I’ve spent the past few days on "vacation" in east Tennessee and Kentucky. I know many people would not consider the constant tramp through battlefields, museums, and cemeteries as much of a vacation - but it is the only way I know. Last Friday, I revisited the Delap Family Cemetery in Campbell County, Tennessee.
For those of you not familiar with this story, here are portions of an article that I wrote two years ago:
North Carolina Confederate Soldiers Honored at Last.
On a recent warm and humid Saturday morning, more than 250 people gathered on a hilltop in LaFollette, Tennessee. They were there to honor a group of long-lost Confederate soldiers. Many of those soldiers were from the mountains of western North Carolina.
In the summer of 1862, these soldiers marched away from Grasslands, the estate of Col. John B. Palmer. The soldiers who left for war that summer represented some of the oldest families in the area, and they joined for many reasons: personal and family honor, desire to "see the world," and fear of conscription.
The regiment was the 58th North Carolina Troops. Their destination was garrison duty in east Tennessee. The first winter for these soldiers, 1862 to 1863, was a difficult one. Over sixty men from the 58th North Carolina perished far from their mountain homes. They died not from battlefield wounds, but from a host of diseases, including measles, typhoid, and even dehydration from intestinal viruses. Since their encampment was described as being "near a spring," it is possible that they were exposed to contaminated water. Those who succumbed were buried in a local family cemetery and, for the most part, forgotten.
But there were a few local residents who remembered the cemetery. Eighty-four-year-old Alice Coker learned about the cemetery from its caretaker, Bob Delay, in the 1960s.
In 2003, Watauga County native Leta Cornett, whose grandfather had served in the 58th North Carolina and met his death in camp that winter of 1862-1863, stopped by the Campbell County Historical Society and Museum and inquired about the location of the burial ground. She was directed to Coker.
Ms. Coker quickly identified the cemetery, grown up with trees and thorny bushes after years of neglect, as the long-lost burial ground of the 58th North Carolina. Historical societies and government agencies from across Tennessee and North Carolina quickly became involved, and the cemetery was cleaned and restored. Tombstones were ordered from the Veterans Administration....
I wrote several articles about the cemetery, many of which were published in local newspapers and in the Carolina Confederate. Sadly, the story of these Confederate soldiers is not well known out of Campbell County, Tennessee, and western North Carolina.

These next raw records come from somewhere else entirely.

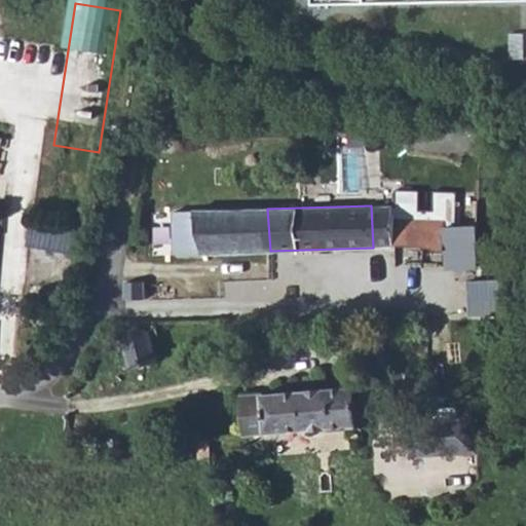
[(371,205),(373,248),(454,249),(455,266),(477,266),(476,225),(445,225),(443,218),(396,218),(396,207),(371,205)]
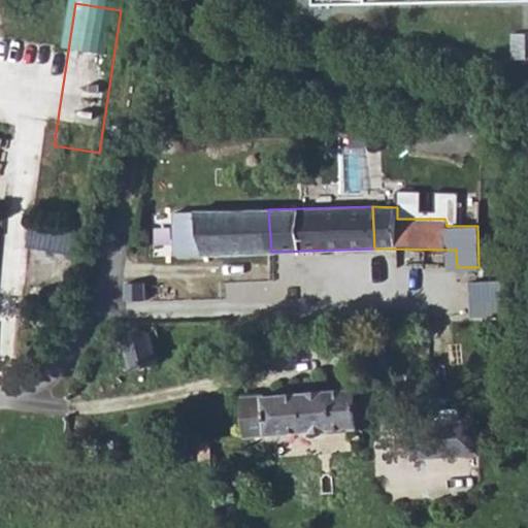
[(186,210),(192,254),(271,252),(268,209),(186,210)]
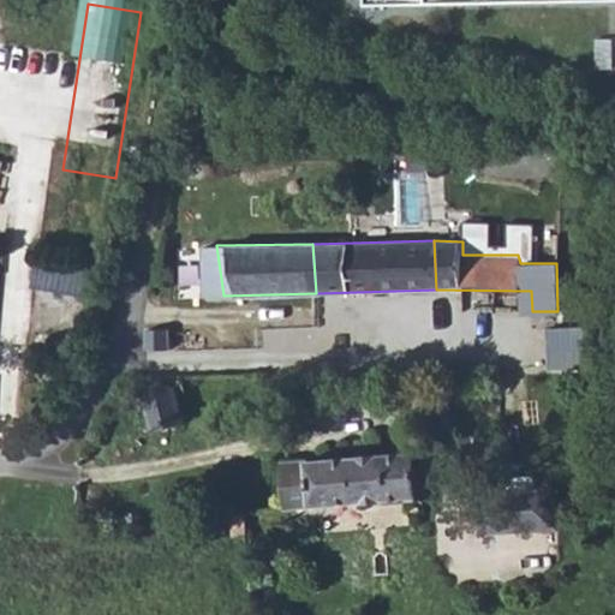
[(496,330),(497,347),(521,347),(520,329),(496,330)]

This was my first trip back to the cemetery since the memorial service in June 2005. I wanted to take a few pictures without all of the people milling around. The photograph above was one of those that I brought home, along with all the food, baby clothes, and zucchini that my wife’s relatives loaded into our car!
I’m having a rather restful July Fourth before heading down to our little community celebration this afternoon. It’s a great little event with plenty of fun photo opportunities and chances to visit with the public. I always look forward to it.